-- Text --
********************

# [EOM] Summon Swarm and Insect Plague



## Dave Blewer (Jan 9, 2003)

Any ideas on how to cast these spells using Elements of Magic?

My initial thought was Evoke Area Biomatter, but this doesn't really have the same effect - Although you could summon a swarm of biting and stinging insects who then dissipate I suppose...


----------



## G.A. Donis (Jan 9, 2003)

Maybe there should be a Summon [Creature] spell list.  I didn't see one in the EoM book.  The [Creature] type might need to be vermin for a swarm of insects?  Or do insects have their own type?  I can't remember.  I suppose an Evoke Area [Biomatter] would work but I thought it was designed more as a magic missile, fireball, Aganazaar's Scorcher type of direct damage spell list.

If you used Evoke Area [Biomatter] to summon a swarm of critters, then couldn't Evoke [Biomatter] be used to summon a single critter?  How would you decided how many, how big and various other things that would come up at the various levels of the spell(s).  How would an Evoke Area [Biomatter] them level compare to a 2nd level?  Just a difference in duration or would there be a damage difference.  Could the higher level spell summon a swarm that had the potential to poison or have critters with other special attacks?

I guess I have more questions than answers, but that's what we are here for I guess


----------

********************

-- Instruction A --
Repeat the passage of the forum thread starting with "If you used" and going on through "other special attacks?".
-- Instruction B --
Answer these questions about the forum thread:
(i) Which spell did Dave Blewer first think of for these effects?
(ii) What spell list does G.A. Donis suggest there should be?
(iii) Which type does G.A. Donis say the [Creature] might need to be for a swarm of insects?
Base your answers only on the forum thread above.

-- Supplied material --
********************

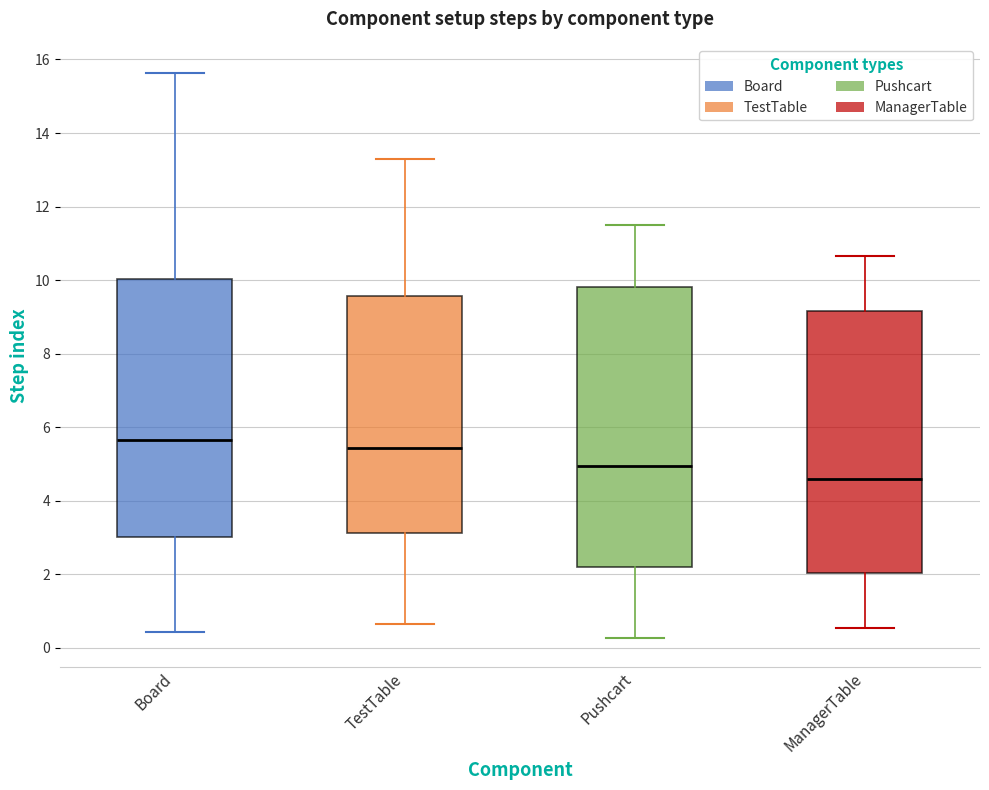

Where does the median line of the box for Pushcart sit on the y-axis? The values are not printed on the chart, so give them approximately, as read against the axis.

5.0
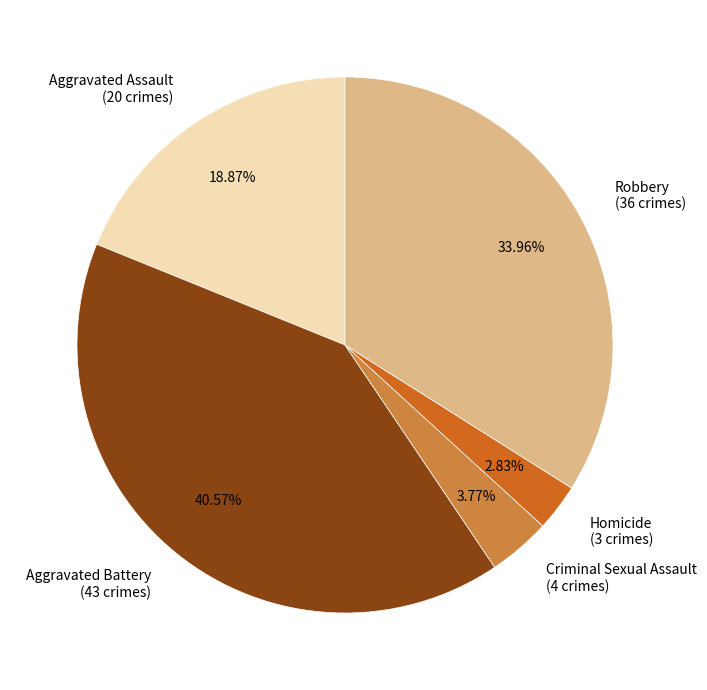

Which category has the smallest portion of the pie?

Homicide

********************

-- Answer section A --
If you used Evoke Area [Biomatter] to summon a swarm of critters, then couldn't Evoke [Biomatter] be used to summon a single critter?  How would you decided how many, how big and various other things that would come up at the various levels of the spell(s).  How would an Evoke Area [Biomatter] them level compare to a 2nd level?  Just a difference in duration or would there be a damage difference.  Could the higher level spell summon a swarm that had the potential to poison or have critters with other special attacks?

-- Answer section B --
(i) Evoke Area Biomatter
(ii) A Summon [Creature] spell list
(iii) Vermin